Jessica Kwee, a 24-year-old Ratanak staff member whose position in donor relations involves doing a lot of paperwork, said she tends to be more of a thinker than a "feeler." But while wandering a home for girls rescued from the brothels, she felt the trauma become personal.

Spying a group of youngsters practising a traditional Cambodian dance, she was suddenly struck by one child, about seven years old, who resembled a girl to whom she teaches piano lessons back in Vancouver.

"For a split second there, her profile looked the same — her shape, the way her hair was tied," said Kwee. "I realized, she could be this girl in my life. We're not that far removed, it's just the birth lottery. I felt intense emotion.
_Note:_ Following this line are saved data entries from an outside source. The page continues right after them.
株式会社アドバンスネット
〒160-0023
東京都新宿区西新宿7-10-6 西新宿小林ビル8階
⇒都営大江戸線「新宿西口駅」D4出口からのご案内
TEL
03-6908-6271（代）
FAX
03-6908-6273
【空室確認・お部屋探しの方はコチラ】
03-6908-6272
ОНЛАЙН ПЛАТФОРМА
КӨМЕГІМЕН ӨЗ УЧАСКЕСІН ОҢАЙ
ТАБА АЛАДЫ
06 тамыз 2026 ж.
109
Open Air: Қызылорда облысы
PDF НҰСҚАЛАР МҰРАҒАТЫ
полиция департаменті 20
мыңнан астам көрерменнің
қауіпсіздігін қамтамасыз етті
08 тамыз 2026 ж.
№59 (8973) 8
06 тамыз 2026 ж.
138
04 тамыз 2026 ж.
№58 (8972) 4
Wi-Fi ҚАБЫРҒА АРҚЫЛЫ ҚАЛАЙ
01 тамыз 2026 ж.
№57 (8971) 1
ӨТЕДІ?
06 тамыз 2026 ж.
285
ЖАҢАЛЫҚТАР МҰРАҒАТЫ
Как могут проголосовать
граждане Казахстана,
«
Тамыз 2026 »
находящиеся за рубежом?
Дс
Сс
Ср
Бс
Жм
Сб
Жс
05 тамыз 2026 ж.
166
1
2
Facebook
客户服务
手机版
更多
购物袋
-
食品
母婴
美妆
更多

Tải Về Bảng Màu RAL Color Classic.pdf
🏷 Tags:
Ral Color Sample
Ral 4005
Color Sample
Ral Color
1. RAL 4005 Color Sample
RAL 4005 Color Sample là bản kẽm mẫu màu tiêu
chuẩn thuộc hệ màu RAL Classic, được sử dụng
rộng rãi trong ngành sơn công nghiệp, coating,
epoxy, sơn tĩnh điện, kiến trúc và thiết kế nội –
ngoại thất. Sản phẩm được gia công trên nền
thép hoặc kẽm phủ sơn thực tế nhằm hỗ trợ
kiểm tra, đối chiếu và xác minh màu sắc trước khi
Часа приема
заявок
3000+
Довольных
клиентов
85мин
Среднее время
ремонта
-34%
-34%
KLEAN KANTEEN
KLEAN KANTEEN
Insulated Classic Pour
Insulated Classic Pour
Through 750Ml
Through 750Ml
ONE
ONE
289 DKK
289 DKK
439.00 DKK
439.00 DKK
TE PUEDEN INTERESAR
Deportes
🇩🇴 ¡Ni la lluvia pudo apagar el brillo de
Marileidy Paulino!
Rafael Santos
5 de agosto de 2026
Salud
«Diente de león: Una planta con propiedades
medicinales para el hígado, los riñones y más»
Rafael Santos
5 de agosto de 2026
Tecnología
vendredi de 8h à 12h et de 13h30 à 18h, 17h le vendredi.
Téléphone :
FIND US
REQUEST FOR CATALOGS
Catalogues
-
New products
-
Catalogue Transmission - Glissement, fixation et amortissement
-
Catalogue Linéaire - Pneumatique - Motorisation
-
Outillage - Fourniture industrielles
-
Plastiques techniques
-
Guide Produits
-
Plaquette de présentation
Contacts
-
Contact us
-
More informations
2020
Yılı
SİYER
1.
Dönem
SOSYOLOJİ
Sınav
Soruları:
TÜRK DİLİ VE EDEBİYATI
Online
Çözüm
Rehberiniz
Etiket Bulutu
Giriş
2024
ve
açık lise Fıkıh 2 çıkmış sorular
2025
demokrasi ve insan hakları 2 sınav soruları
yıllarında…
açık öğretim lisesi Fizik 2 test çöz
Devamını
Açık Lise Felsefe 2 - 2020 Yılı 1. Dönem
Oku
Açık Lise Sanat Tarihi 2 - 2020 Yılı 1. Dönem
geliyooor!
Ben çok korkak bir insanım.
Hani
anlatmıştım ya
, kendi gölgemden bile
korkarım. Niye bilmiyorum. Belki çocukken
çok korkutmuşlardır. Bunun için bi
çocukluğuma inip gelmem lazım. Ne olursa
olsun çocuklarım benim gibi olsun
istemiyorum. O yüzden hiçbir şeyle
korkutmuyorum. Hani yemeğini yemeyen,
I had to stop watching and turn away."

Also on the itinerary, the team walked the waterfront and set foot inside another infamous district containing the former "crime scenes" of Bakker and Kenneth Klassen, another offender from B.C. now imprisoned for videotaping himself having sex with girls here, and in Columbia, as young as eight.

The group also met with an affiliated organization called Chab Dai that has educated 35,000 villagers along the Vietnamese and Thai borders to identify sex traffickers.

"I truly believe the team is different from where they were," said Peter Phillips, a Ratanak volunteer who managed the training trip's logistics.

"It's not just statistics. It can be an intangible when you're over in Canada. When you're here, you feel the value of who these children are. Precious."